[Opening Source material section]

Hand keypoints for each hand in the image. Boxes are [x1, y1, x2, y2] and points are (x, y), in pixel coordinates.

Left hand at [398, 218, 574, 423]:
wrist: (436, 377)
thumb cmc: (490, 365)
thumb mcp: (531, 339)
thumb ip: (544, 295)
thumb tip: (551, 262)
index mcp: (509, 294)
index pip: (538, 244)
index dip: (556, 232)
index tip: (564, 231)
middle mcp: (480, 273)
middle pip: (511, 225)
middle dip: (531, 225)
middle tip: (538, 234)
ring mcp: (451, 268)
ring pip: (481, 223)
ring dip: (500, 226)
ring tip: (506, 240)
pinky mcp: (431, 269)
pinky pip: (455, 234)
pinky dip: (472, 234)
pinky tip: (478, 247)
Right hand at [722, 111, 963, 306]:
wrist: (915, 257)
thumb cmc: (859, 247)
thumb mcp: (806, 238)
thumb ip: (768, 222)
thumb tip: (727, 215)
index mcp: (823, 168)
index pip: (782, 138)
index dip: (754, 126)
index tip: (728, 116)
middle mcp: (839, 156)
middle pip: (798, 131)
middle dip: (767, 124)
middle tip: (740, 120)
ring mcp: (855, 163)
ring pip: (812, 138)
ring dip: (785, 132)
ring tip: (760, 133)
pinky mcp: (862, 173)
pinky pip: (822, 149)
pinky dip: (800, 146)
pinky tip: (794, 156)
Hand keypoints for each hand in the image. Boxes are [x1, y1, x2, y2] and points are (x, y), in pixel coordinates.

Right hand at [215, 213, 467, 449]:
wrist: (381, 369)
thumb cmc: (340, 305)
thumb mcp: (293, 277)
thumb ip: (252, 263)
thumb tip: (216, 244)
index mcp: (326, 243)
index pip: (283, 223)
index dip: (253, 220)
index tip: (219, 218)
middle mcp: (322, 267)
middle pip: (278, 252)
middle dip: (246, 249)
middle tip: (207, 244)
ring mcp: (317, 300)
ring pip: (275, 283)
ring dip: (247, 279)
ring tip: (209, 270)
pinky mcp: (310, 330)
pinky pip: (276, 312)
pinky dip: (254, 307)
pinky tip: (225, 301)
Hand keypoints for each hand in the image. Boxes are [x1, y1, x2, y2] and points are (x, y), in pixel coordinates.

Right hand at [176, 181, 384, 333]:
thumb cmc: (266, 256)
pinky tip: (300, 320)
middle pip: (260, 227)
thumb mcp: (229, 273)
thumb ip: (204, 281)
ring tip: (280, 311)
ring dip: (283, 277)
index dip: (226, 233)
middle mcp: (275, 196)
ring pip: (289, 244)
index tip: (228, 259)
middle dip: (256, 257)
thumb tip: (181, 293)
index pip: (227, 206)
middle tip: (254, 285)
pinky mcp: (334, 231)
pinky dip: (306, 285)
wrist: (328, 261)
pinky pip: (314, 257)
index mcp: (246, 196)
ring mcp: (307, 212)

[Closing Source material section]

From the listing above, the lines starting with the one that has "index dip: (253, 220)" and running through the one that has "index mcp: (246, 196)" should be copied exactly, ends included.

▶ [Output below]
index dip: (253, 220)
index tip: (219, 218)
middle mcp: (322, 267)
middle pip: (278, 252)
middle dip: (246, 249)
middle tip: (207, 244)
ring mcp: (317, 300)
ring pip: (275, 283)
ring dip: (247, 279)
ring tip: (209, 270)
pinky mcp: (310, 330)
pinky pip: (276, 312)
pinky dip: (254, 307)
pinky tip: (225, 301)
Hand keypoints for each hand in the image. Boxes are [x1, y1, x2, y2] and points are (x, y), in pixel coordinates.

Right hand at [176, 181, 384, 333]:
thumb cmc: (266, 256)
pinky tip: (300, 320)
middle pip: (260, 227)
thumb mcp: (229, 273)
thumb ip: (204, 281)
ring tip: (280, 311)
ring dip: (283, 277)
index dip: (226, 233)
middle mcp: (275, 196)
ring pip: (289, 244)
index tip: (228, 259)
middle dip: (256, 257)
thumb tip: (181, 293)
index pip: (227, 206)
middle tip: (254, 285)
pinky mcp: (334, 231)
pinky dip: (306, 285)
wrist: (328, 261)
pinky pip: (314, 257)
index mcp: (246, 196)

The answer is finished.